CinemaSins, the popular series on YouTube known for picking apart everything wrong with movies, got a takedown of its own on Tuesday. After the release of a video on Kong: Skull Island, director Jordan Vogt-Roberts wrote a lengthy defense of his film on Twitter and highlighted why the CinmaSins videos are “infuriating.”
“Mystery Science Theatre built something artful, endearing and comedic on top of the foundation [of] other people’s work. It had merit to itself,” Roberts began in a series of tweets. “Things like [CinemaSins] simply suck the life blood of other people and are often just wrong about intent or how cinema works. It’s terrible.”
Watch the video below.
The filmmaker posted screenshots from the video to show examples that “drive [him] crazy.” For one, CinemaSins mocked the opening desert shootout for when young Hank chose not to “walk right up to the other currently unarmed pilot and shoot him point blank.” Roberts noted this scene “is meant to be absurd” and, by that logic, CinemaSins “would ding [Pulp Fiction] for Jules and Vincent not getting shot.”

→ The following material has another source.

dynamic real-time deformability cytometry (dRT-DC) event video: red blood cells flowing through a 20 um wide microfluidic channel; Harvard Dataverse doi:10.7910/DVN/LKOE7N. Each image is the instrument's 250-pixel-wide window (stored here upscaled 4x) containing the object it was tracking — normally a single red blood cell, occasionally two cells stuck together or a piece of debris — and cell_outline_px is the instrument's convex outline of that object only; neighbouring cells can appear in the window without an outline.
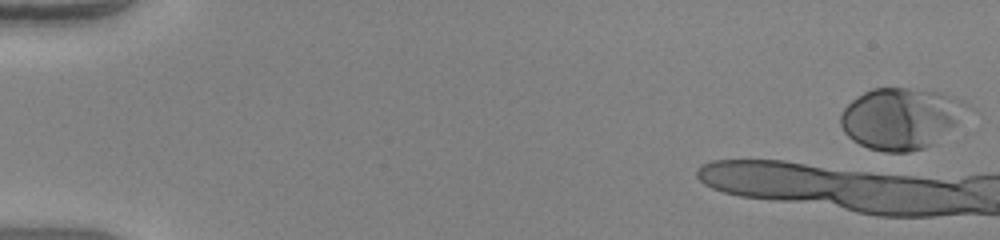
{"species": "human", "species_latin": "Homo sapiens", "temperature_condition": "warm", "stored_images_in_passage": 4, "camera_frame_rate_fps": 3000, "um_per_image_px": 0.085, "donor": {"sex": "female"}, "frame": {"image": 1, "passage_image": 1, "time_ms": 0.0, "image_size_px": [1000, 240], "cell_outline_px": [[980, 112], [936, 144], [924, 148], [908, 152], [884, 152], [868, 148], [852, 140], [844, 132], [840, 124], [840, 116], [844, 108], [856, 96], [872, 88], [908, 88], [936, 92], [952, 96], [964, 100], [976, 108]], "centroid_in_image_um": [76.79, 10.07], "position_along_channel_um": 8.2, "area_um2": 47.22}}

He also took issue when the CinemaSins video questioned the film for a rain sequence in Saigon and the explosion reflected in an characters’s sunglasses. Regarding the criticism that “there are no songs from the Vietnam era that don’t sound like a ‘song from the Vietnam era’ cliche in movies anymore,” Roberts wrote, “There are songs in this movie like [Jorge Ben Jor’s ‘Brother’] that have never been licensed in a film before. You can’t just say sh– out loud.”
“I just wanted to point out why these videos are infuriating,” Roberts tweeted in getting to the crux of his argument. “They’re often just wrong or think they’re smarter than you. I love film criticism and I love reading negative reviews if the author makes compelling and well-written arguments. To anyone who thinks this video makes me mad or hurts me. It doesn’t. I just wanted to point out a few obvious examples that are just wrong.”
He continued, “It just makes me sad they get so many views / contribute to the dumbing down of cinema as they siphon other people’s work for their own gain. It’s like when [Trump] lies on camera just because he can. It’s infuriating and there are people out there who listen to him & [CinemaSins].”
Roberts concluded his thread, “Go watch a movie you’ve never seen before & actually discuss it with someone instead of focusing on reductive crap…It just gets me that a lot of things get critique seem to have a lack of understanding of cinematic [license] / has an odd disdain of film. I make movies because I love film. These guys are just trolling the art form we love and profiting from it while dumbing the conversation.”
“Hey, everyone! I stepped away from the computer for a few hours to run errands and stuff. Did I miss anything?” the account for CinemaSins tweeted in the aftermath.
Roberts isn’t the only director to call out CinemaSins. Notably in 2013, Rian Johnson (Star Wars: The Last Jedi) tweeted in response to a video on his sci-fi film Looper, “I should be good humored about this, but it feels oddly nasty. Also, it’s almost all thoughtless & wrong. Ok, I’ll shush.” Though, the interaction was later squashed when the CinemaSins account tweeted back, “We created a Twitter account just to tell you that we f—ing love your work, including Looper. We’re just idiots.”
CinemaSins also ran a video that year of “Everything Wrong With CinemaSins In 3 Minutes Or Less,” which poked fun at its creators. “We’re not reviewers. We’re a—holes,” the narrator said. “Hate makes us stronger. We’re like the demons in a Ghostbusters movie. Sins are often based on things you will neither notice nor will ever care about.”
After his initial comments, Vogt-Roberts added another thread on CinemaSins and took issue with the videos’ lengths and cast doubt on the idea that the videos qualify as “satire.”